OAuth JWTBearerGrantType Object

Contains information about an OAuth provider's settings for the JWT Bearer grant type.

This object is used by the following operations:

The properties included in the JWTBearerGrantType object are listed below.

Property Type Description
AccessTokenExpirationTimeInSeconds long The expiration time, in seconds, for the access token. Example: 1296000 (15 days).
IssueRefreshTokens boolean Indicates whether or not refresh tokens are valid for this grant.
GrantExpirationTimeInSeconds long The expiration time, in seconds, for the grant.
AllowedClockSkewInSeconds long Indicates the allowable clock skew value, in seconds, for JSON web key tokens. Example: 600.
JWTIssuedByThisProvider boolean

Indicates whether the JWT token is issued by this domain.
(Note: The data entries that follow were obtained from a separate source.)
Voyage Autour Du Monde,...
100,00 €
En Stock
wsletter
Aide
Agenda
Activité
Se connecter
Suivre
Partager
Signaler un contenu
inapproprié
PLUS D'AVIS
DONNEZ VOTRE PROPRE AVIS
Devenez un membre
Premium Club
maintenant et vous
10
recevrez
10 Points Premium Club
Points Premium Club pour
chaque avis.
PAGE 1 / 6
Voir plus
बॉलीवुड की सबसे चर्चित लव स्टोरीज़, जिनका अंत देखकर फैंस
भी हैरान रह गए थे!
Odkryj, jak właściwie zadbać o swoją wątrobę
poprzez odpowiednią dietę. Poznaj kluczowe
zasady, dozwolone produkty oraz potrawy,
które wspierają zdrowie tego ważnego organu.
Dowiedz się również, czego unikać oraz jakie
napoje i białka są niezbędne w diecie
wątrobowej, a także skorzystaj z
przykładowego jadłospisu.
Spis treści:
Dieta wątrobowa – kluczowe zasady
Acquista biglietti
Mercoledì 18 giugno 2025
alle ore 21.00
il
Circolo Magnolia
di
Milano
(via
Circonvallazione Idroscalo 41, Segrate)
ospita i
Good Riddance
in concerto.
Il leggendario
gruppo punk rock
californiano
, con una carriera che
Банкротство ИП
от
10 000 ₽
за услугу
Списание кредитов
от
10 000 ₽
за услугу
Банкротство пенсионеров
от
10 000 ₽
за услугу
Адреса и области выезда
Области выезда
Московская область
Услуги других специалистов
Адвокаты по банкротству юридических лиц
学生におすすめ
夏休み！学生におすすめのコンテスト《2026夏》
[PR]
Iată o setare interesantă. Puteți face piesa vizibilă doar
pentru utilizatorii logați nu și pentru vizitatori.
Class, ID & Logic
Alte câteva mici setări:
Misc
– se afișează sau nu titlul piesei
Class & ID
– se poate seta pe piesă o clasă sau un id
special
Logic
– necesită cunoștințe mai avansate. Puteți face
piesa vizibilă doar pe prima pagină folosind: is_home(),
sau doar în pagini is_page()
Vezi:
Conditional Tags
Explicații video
The platform supports JWT assertions given by its own OAuth provider or another OAuth provider. One scenario is that the assertions come from PingFederate and the platform validates them; another scenario is that a cusotmer might want to use an identity provider that doesn't support JWT assertions, and wants the platform to create the assertions and also to validate them.

In the platform, this is controlled by a checkbox in the OAuth Provider Domain setup (Tab 2, Grant Types: Assertions Issued by this Provider field).

If the checkbox is checked, or this setting set to true, it implies assertions are created by the same OAuth provider domain that is validating it. When the checkbox is cleared, or the setting set to false, the platform only validates the assertions created by the resource owner authentication domain.

When selecting an identity provider domain for resource owners that cannot create JWT assertions—for example, LDAP domain—the checkbox should be checked, or the setting set to true. If the resource owner authentication domain is PingFederate or any OpenID Connect Relying Party domain, the checkbox should be cleared or this setting set to false.

GrantType string The grant type. In this context, it is always urn:ietf:params:oauth:grant-type:jwt-bearer.